Social Networks verzerren die Realität

Veröffentlicht am 26.09.2013

Hätte man sich an den Zahlen von Facebook orientiert, wären die Piraten die stärkste Kraft im Bundestag und würden den Kanzler stellen, denn sie versammeln klar die meisten Likes auf ihrer Fanseite (rund 88.400 gegenüber CDU mit 72.600 und SPD mit 61.700). Bei Twitter führt die Piratenpartei das Ranking sogar noch deutlicher mit knapp 121.000 Followern an. Der Online-Redaktion der CDU folgen immerhin 41.000 Accounts, ein paar Tausend mehr folgen dem SPD Parteivorstand. Im Vergleich zu den großen Parteien sind die Grünen hingegen mit 72.500 Followern auch deutlich überrepräsentiert.

Allerdings wird die Bedeutung von Twitter hinsichtlich der viel zitierten „Stimmung im Netz“ häufig überschätzt. Dennoch ist es auffällig, wie negativ über die Union bei Twitter berichtet wird und wie viele positive Tweets über die Piraten im Umlauf sind. Letztendlich sagt dieser Befund jedoch mehr über die Twitter-Nutzer aus als über die Meinung der Stimmberechtigten, wie man nun rückblickend weiß. Demzufolge wird es zwar für Wahlforscher weiterhin interessant sein, die Meinungsäußerungen im Netz zu analysieren, doch für eine verlässliche Prognose sind die sozialen Netzwerke in ihrer heterogenen Nutzerstruktur einfach zu bunt.

Forschungsinstitute wetteifern um Präzision

Die Prognosen der Forschungsinstitute lagen zwar etwas näher an der Realität, kamen allerdings bei dieser Wahl aufgrund des zweifach knappen Ausgangs an der 5-Prozent-Hürde doch häufiger zu unterschiedlichen Ergebnissen. Ermittelt werden die Daten von den Instituten durch eine telefonische Befragung zufällig ausgewählter Personen zustande, bis auf Allensbach, deren Daten für die Frankfurter Allgemeine Zeitung auf einer persönlichen mündlichen Befragung beruhen. In den repräsentativen Umfragen der Wahlwoche wurden die Grünen von allen Instituten tendenziell höher eingeschätzt und auch der SPD traute man durchweg etwas mehr Stimmen zu, als sie am Ende erhielt. Den überraschend hohen Stimmanteil der AfD unterschätzten durchgängig alle Institute, da es keine statistischen Vergleichswerte gab, auf die man hätte zurückgreifen können. Insbesondere Infratest dimap verrechnete sich mit geschätzten 2,5 Prozent schon sehr deutlich. Die notwendige Präzision der Nachkommastelle, die auch für die FDP entscheidend war, konnten die Wahlforscher ebenfalls nicht leisten.

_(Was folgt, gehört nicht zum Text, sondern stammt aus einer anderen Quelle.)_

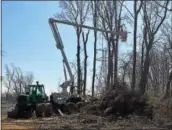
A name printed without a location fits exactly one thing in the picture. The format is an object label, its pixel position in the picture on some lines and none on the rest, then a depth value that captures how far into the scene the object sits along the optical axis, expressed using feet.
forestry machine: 100.01
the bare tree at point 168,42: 173.00
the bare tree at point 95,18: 174.09
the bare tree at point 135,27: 135.66
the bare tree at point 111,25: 164.35
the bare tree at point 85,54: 180.47
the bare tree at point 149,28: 138.82
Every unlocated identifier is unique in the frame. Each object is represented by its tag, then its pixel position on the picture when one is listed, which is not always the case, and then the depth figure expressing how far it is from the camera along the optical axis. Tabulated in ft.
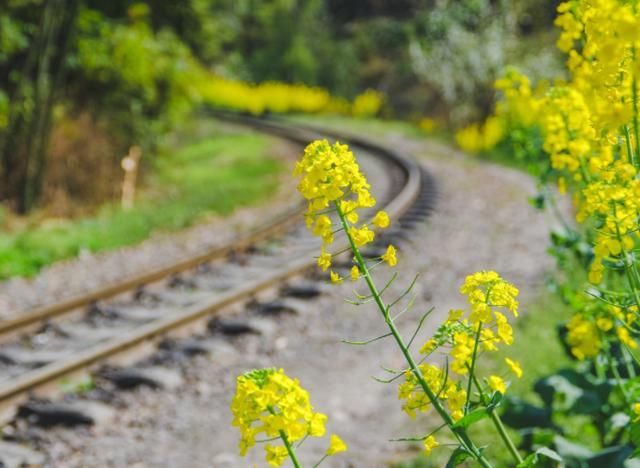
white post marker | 82.23
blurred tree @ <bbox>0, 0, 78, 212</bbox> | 73.15
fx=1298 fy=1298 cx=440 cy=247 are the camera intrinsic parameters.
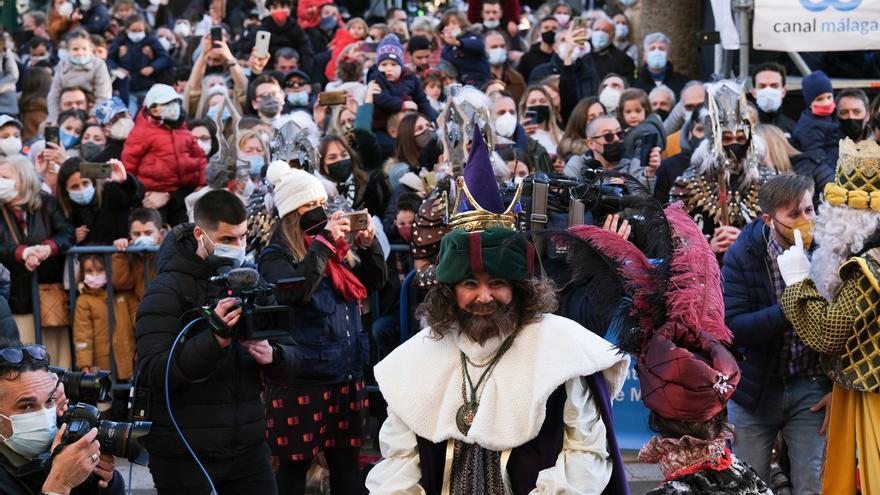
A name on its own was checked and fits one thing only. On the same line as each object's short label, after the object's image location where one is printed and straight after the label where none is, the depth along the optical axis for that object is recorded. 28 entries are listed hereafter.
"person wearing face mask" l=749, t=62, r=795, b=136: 10.41
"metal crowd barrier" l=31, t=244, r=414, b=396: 8.91
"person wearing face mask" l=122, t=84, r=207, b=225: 10.23
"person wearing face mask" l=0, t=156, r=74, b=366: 8.92
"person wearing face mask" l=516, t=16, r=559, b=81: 14.56
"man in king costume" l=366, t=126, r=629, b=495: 4.45
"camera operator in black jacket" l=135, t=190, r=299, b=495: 5.75
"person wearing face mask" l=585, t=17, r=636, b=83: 14.05
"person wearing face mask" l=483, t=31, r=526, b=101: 13.80
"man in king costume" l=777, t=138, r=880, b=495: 5.75
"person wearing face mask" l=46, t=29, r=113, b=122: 13.09
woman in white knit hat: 6.83
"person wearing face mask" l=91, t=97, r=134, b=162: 10.80
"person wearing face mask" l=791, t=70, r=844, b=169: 9.87
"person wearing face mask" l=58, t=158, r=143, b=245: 9.45
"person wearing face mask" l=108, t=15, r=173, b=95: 15.31
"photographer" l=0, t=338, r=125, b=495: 4.73
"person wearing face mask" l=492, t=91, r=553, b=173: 9.53
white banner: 10.27
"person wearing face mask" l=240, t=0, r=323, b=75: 14.89
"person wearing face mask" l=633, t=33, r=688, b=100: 13.20
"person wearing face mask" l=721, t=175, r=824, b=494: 6.53
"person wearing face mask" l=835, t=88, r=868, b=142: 10.20
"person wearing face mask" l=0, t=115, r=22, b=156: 10.47
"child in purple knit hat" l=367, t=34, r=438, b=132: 10.80
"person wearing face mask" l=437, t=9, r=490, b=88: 13.23
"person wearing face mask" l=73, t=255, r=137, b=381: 8.98
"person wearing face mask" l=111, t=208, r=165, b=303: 8.98
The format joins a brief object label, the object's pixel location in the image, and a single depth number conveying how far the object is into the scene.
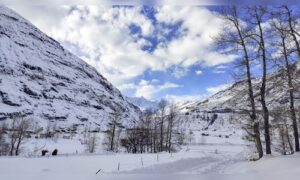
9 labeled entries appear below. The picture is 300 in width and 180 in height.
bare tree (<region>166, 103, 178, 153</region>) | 30.69
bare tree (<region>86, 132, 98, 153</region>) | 34.28
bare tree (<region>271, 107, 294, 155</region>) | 9.45
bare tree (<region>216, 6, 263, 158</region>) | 10.67
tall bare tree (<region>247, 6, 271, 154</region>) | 9.92
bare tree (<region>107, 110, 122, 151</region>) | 34.65
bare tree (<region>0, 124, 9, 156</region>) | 31.12
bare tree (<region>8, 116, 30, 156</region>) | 31.91
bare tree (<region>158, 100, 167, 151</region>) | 30.86
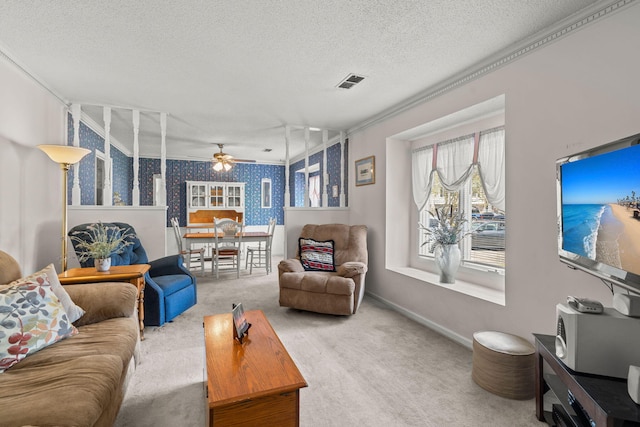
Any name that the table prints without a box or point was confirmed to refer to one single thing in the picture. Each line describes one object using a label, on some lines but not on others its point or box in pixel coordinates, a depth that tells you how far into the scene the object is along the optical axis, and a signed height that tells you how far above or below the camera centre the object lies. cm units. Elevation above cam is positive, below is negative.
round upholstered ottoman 198 -102
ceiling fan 611 +104
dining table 547 -45
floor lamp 284 +53
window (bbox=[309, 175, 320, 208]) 710 +55
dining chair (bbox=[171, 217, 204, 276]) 550 -68
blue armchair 305 -74
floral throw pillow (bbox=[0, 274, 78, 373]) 150 -57
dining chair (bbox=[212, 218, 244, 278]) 543 -46
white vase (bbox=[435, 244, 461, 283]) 319 -51
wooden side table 247 -52
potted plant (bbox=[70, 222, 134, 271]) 267 -29
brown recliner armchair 339 -84
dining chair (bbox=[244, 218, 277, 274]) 594 -82
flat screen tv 128 +1
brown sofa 116 -74
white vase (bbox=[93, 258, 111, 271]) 265 -44
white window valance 289 +54
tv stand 114 -76
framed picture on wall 438 +62
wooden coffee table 128 -77
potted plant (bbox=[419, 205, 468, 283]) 319 -33
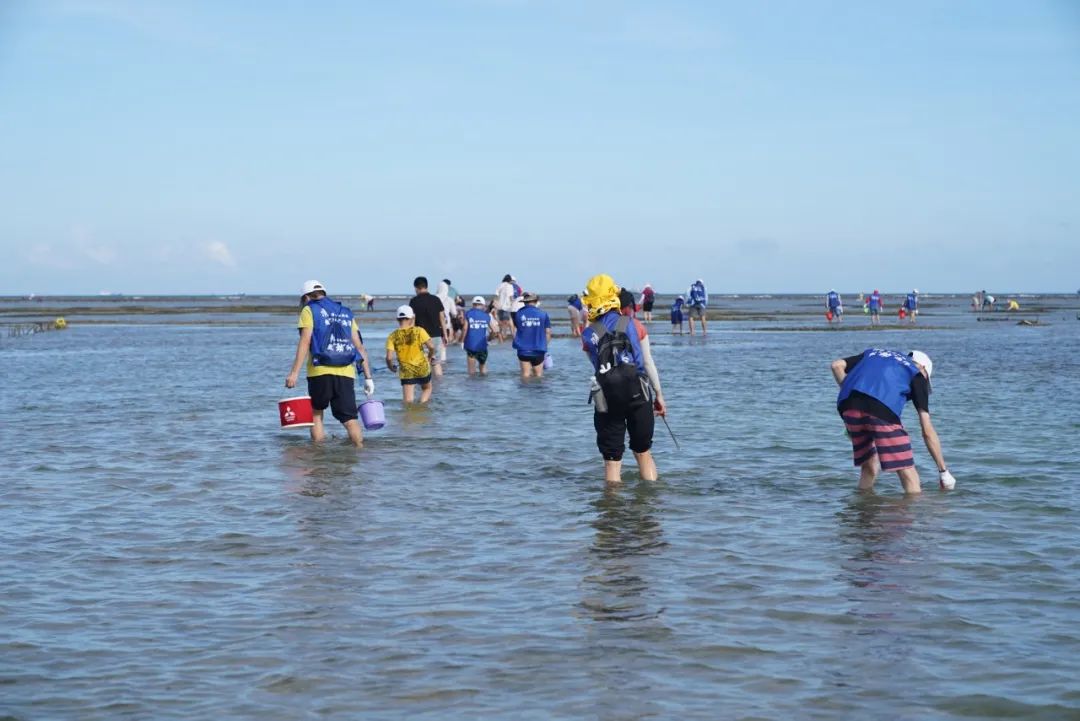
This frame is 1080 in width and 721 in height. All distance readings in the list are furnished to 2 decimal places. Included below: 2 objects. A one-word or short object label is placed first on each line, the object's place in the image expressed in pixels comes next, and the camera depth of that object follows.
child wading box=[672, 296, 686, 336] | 45.78
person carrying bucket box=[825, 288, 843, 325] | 55.25
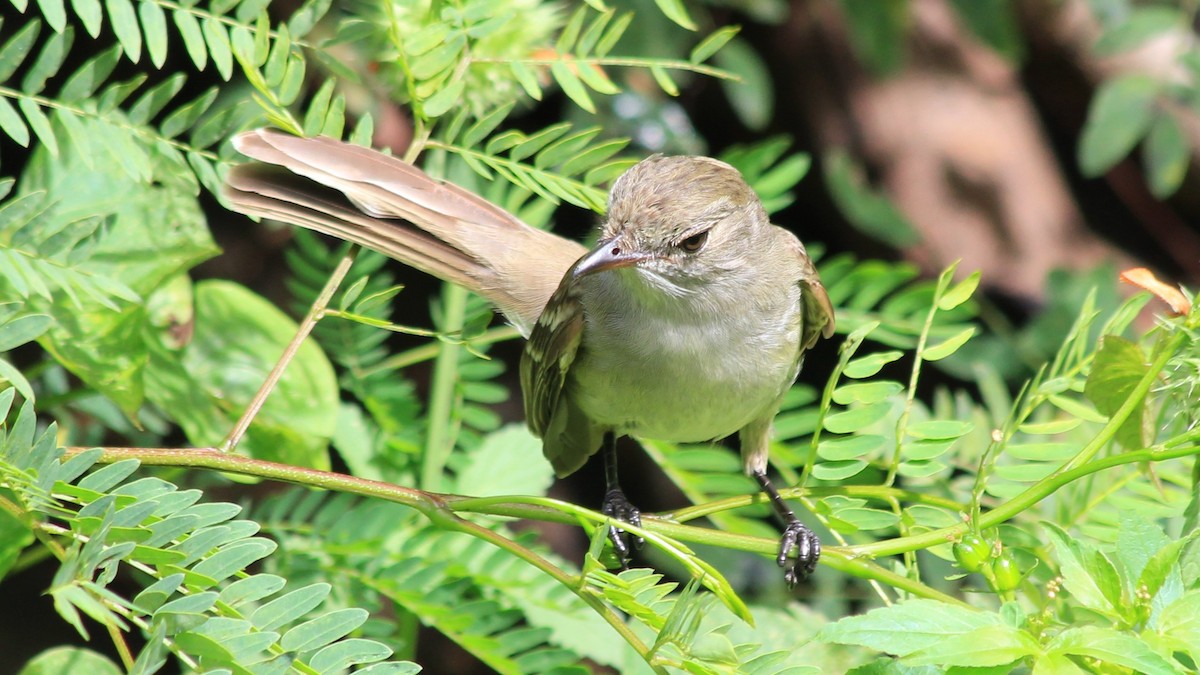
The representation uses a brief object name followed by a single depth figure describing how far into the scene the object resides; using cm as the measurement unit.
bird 531
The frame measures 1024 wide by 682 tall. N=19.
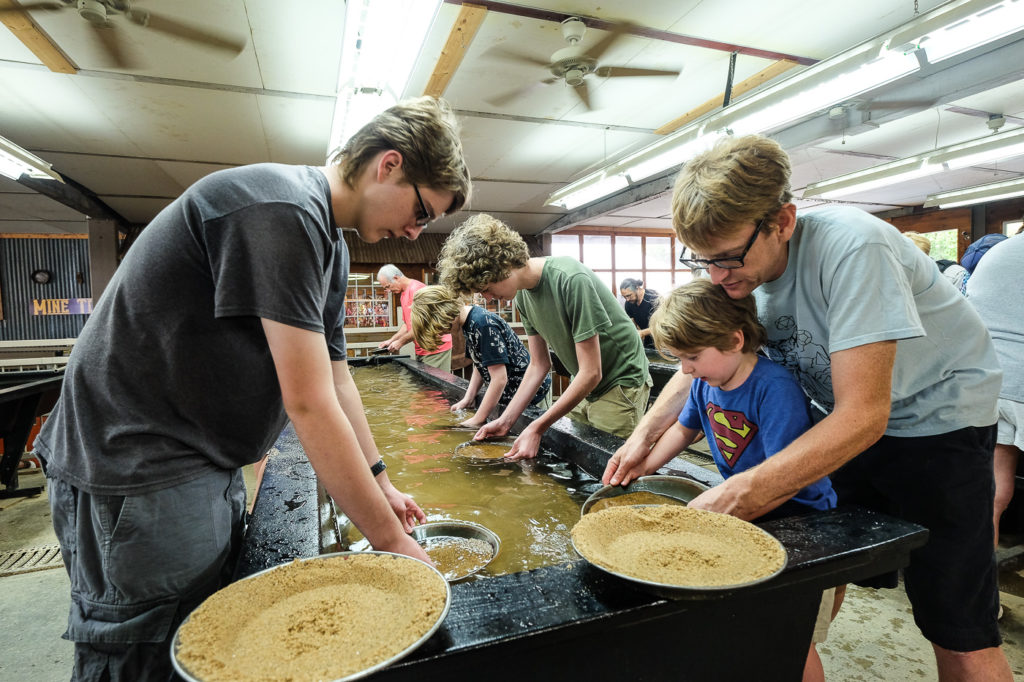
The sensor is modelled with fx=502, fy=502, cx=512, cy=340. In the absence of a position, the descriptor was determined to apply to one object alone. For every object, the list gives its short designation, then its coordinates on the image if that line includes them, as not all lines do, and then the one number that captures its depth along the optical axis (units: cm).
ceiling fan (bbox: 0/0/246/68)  313
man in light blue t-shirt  115
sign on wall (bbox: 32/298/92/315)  1055
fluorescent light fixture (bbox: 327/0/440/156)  278
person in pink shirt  591
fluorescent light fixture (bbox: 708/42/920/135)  313
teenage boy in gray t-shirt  93
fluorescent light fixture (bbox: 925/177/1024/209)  714
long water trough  82
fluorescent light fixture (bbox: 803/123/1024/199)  487
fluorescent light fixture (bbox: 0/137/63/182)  469
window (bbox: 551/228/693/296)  1247
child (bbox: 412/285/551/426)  305
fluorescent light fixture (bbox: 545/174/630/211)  620
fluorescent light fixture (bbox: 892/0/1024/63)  262
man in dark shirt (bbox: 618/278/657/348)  808
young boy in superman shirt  138
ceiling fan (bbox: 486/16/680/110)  362
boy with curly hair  240
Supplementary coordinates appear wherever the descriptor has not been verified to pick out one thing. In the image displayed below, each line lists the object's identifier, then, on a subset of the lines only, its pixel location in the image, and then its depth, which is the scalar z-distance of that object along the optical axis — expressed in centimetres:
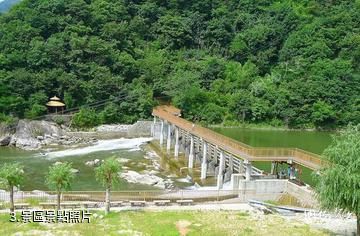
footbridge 3856
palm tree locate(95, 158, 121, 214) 2992
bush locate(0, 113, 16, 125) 6979
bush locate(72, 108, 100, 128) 7606
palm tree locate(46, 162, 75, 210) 2952
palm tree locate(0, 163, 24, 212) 2923
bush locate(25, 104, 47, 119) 7444
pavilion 7769
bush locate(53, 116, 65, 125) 7462
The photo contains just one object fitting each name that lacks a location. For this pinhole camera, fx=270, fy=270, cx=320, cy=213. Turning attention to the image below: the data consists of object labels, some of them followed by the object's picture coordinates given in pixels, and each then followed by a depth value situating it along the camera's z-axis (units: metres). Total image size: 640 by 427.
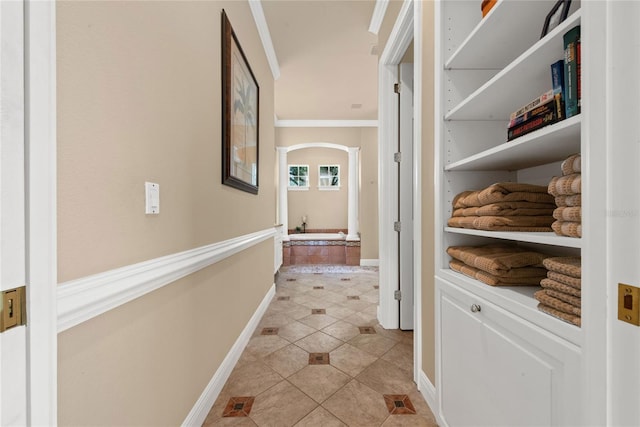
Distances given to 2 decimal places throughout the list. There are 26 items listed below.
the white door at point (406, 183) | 2.48
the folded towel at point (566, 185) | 0.64
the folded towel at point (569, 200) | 0.66
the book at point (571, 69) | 0.66
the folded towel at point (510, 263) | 0.93
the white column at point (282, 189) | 5.48
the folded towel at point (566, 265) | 0.65
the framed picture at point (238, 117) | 1.67
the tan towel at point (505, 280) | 0.94
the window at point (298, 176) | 6.78
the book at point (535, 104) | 0.79
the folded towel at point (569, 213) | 0.64
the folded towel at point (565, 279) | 0.64
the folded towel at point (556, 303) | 0.64
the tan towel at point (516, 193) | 0.94
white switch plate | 0.93
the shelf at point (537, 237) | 0.64
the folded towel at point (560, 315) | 0.63
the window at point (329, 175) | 6.79
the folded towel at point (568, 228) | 0.64
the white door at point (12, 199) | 0.42
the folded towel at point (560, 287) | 0.65
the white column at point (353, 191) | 5.56
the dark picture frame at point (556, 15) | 0.77
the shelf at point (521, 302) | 0.65
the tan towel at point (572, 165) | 0.67
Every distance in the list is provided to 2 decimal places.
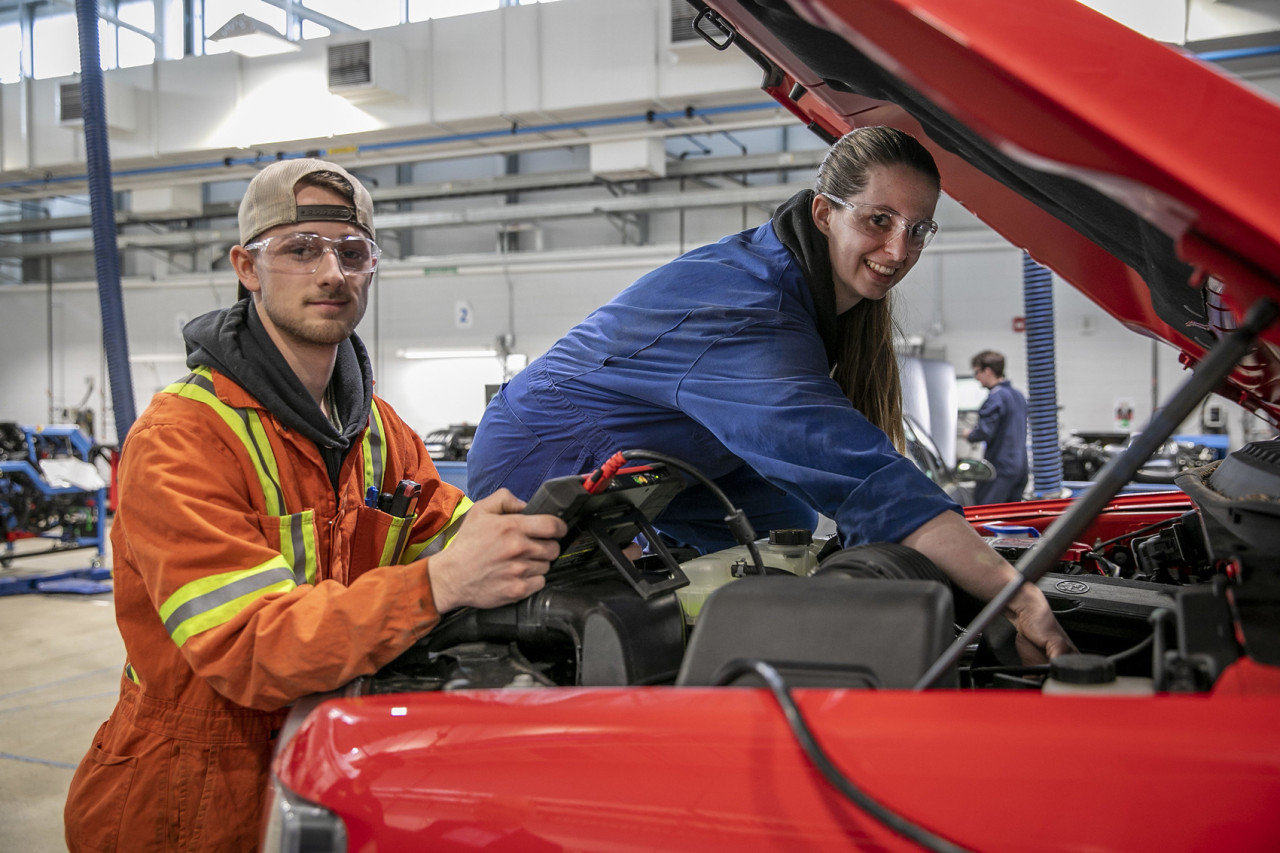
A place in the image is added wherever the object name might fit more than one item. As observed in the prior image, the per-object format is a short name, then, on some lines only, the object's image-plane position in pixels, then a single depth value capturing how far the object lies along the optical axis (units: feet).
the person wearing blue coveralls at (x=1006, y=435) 21.86
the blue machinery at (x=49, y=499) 21.63
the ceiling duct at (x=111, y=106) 27.09
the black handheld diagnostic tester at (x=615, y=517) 3.76
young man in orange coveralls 3.75
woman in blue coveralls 4.09
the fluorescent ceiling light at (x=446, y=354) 39.34
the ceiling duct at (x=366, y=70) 23.53
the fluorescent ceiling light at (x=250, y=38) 22.06
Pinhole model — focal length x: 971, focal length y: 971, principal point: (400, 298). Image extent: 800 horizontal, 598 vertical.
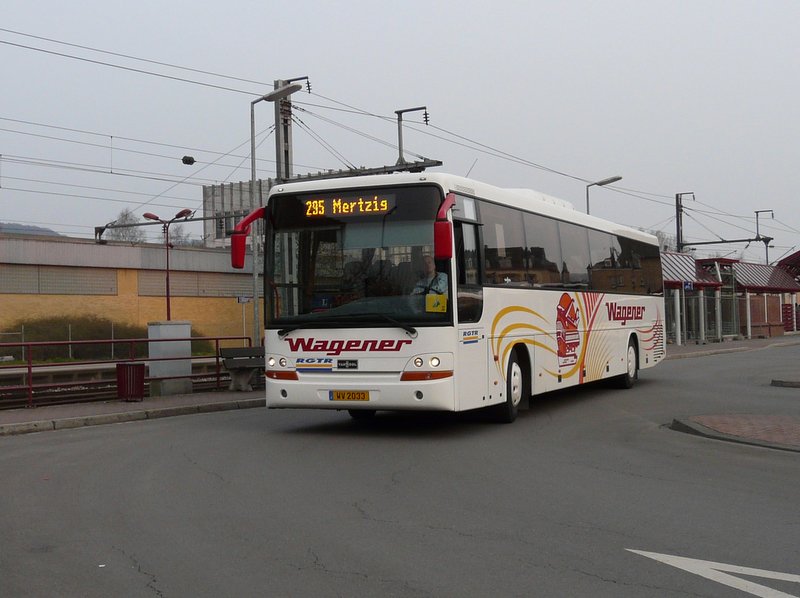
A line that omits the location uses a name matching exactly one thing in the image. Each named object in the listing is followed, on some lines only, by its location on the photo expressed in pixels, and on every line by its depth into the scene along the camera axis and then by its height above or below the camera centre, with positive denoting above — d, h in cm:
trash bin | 1836 -120
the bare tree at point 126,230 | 9581 +987
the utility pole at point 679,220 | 6419 +574
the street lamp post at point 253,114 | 2555 +585
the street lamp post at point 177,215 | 4303 +457
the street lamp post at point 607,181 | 4473 +584
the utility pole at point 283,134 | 2652 +512
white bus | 1229 +22
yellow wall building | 4672 +183
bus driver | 1225 +37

Jedes Institut erstellt die Umfragen für ein bestimmtes Medium, das eine eigene Ausrichtung hat und wiederum im Wettbewerb mit anderen Anbietern steht. Die Forschungsgruppe Wahlen (FGW) stellt beispielsweise ihre Umfrageergebnisse dem ZDF zur Verfügung, das die Werte für Wahlsendungen wie etwa das Politbarometer nutzt. Infratest dimap liefert für die ARD u.a. für den Deutschland Trend, die Daten von Forsa werden für den stern/RTL-Wahltrend verwendet und Emnid-Daten erscheinen bei der Sonntagsfrage der Bild. Die Konkurrenz zwischen den Einrichtungen findet ihren Höhepunkt bei den Wahlprognosen am Wahlabend.

Für die Suche nach der Wahrheit sind alle qualifiziert

Methodisch sind alle Institute auf dem neuesten Stand, wenn sie auf der Suche nach der prozentualen Wahrheit sind. Die unterschiedlichen Ergebnisse lassen sich daher meist auf die üblichen Schwankungen von repräsentativen Befragungen zurückführen. Die Berechnung eines kurzfristigen Stimmungswechsels und die Prognose der Wählerlaune kurz vor der Wahlkabine sind für die Forschungsinstitute die größte Herausforderung. Selbst über das Wahlwetter gibt es immer wieder Prognosen. Mit einer 100-prozentig zuverlässigen Kristallkugel ist jedoch noch kein Institut bisher aufgefallen. Letztendlich kann nur der Bundeswahlleiter – traditionell der Präsident des Statistischen Bundesamtes – mit konkreten Auszählungsergebnissen wirklich Abhilfe schaffen.